Diffusion-Based Makeup Transfer with Facial Region-Aware Makeup Features

Current diffusion-based makeup transfer methods commonly use the makeup information encoded by off-the-shelf foundation models (e.g., CLIP) as condition to preserve the makeup style of reference image in the generation. Although effective, these works mainly have two limitations: (1) foundation models pre-trained for generic tasks struggle to capture makeup styles; (2) the makeup features of reference image are injected to the diffusion denoising model as a whole for global makeup transfer, overlooking the facial region-aware makeup features (i.e., eyes, mouth, etc) and limiting the regional controllability for region-specific makeup transfer.

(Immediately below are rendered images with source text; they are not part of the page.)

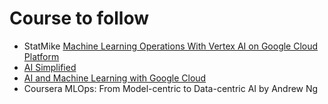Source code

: # Course to follow
* StatMike [Machine Learning Operations With Vertex AI on Google Cloud Platform](https://www.youtube.com/watch?v=snUEwsft1wY&list=PLgxF613RsGoUuEjJJxJW2JYyZ8g1qOUou)
* [AI Simplified](https://www.youtube.com/watch?v=gT4qqHMiEpA&list=PLIivdWyY5sqJ1YuMdGjRwJ3fFYZ_vWQ62i)
* [AI and Machine Learning with Google Cloud](https://www.youtube.com/watch?v=yaDrWa1f-RI&list=PLIivdWyY5sqLVnGp10d9tQacZsvVh2_zM)
* Coursera MLOps: From Model-centric to Data-centric AI by Andrew Ng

To address these, in this work, we propose Facial Region-Aware Makeup features (FRAM), which has two stages: (1) makeup CLIP fine-tuning; (2) identity and facial region-aware makeup injection. For makeup CLIP fine-tuning, unlike prior works using off-the-shelf CLIP, we synthesize annotated makeup style data using GPT-o3 and text-driven image editing model, and then use the data to train a makeup CLIP encoder through self-supervised and image-text contrastive learning. For identity and facial region-aware makeup injection, we construct before-and-after makeup image pairs from the edited images in stage 1 and then use them to learn to inject identity of source image and makeup of reference image to the diffusion denoising model for makeup transfer. Specifically, we use learnable tokens to query the makeup CLIP encoder to extract facial region-aware makeup features for makeup injection, which is learned via an attention loss to enable regional control. As for identity injection, we use a ControlNet Union to encode source image and its 3D mesh simultaneously. The experimental results verify the superiority of our regional controllability and our makeup transfer performance.

翻译：当前基于扩散模型的化妆迁移方法通常利用通用基础模型（如CLIP）编码的化妆信息作为条件，在生成过程中保留参考图像的化妆风格。然而，这些方法主要存在两个局限：（1）为通用任务预训练的基础模型难以准确捕捉化妆风格；（2）参考图像的化妆特征被整体注入扩散去噪模型以实现全局化妆迁移，忽略了面部区域感知的化妆特征（如眼睛、嘴巴等），限制了区域特定化妆迁移的可控性。针对这些问题，本文提出面部区域感知的化妆特征（FRAM），包含两个阶段：（1）化妆CLIP微调；（2）身份与面部区域感知的化妆注入。在化妆CLIP微调阶段，与以往直接使用通用CLIP的方法不同，我们利用GPT-o3和文本驱动图像编辑模型合成带标注的化妆风格数据，并通过自监督学习和图像-文本对比学习训练化妆CLIP编码器。在身份与面部区域感知的化妆注入阶段，我们利用第一阶段编辑图像构建化妆前后图像对，学习将源图像的身份特征与参考图像的化妆特征注入扩散去噪模型。具体而言，我们使用可学习查询标记从化妆CLIP编码器中提取面部区域感知的化妆特征，并通过注意力损失函数实现区域级控制。身份注入方面，我们采用ControlNet Union同时编码源图像及其三维网格。实验结果验证了该方法在区域可控性与化妆迁移性能上的优越性。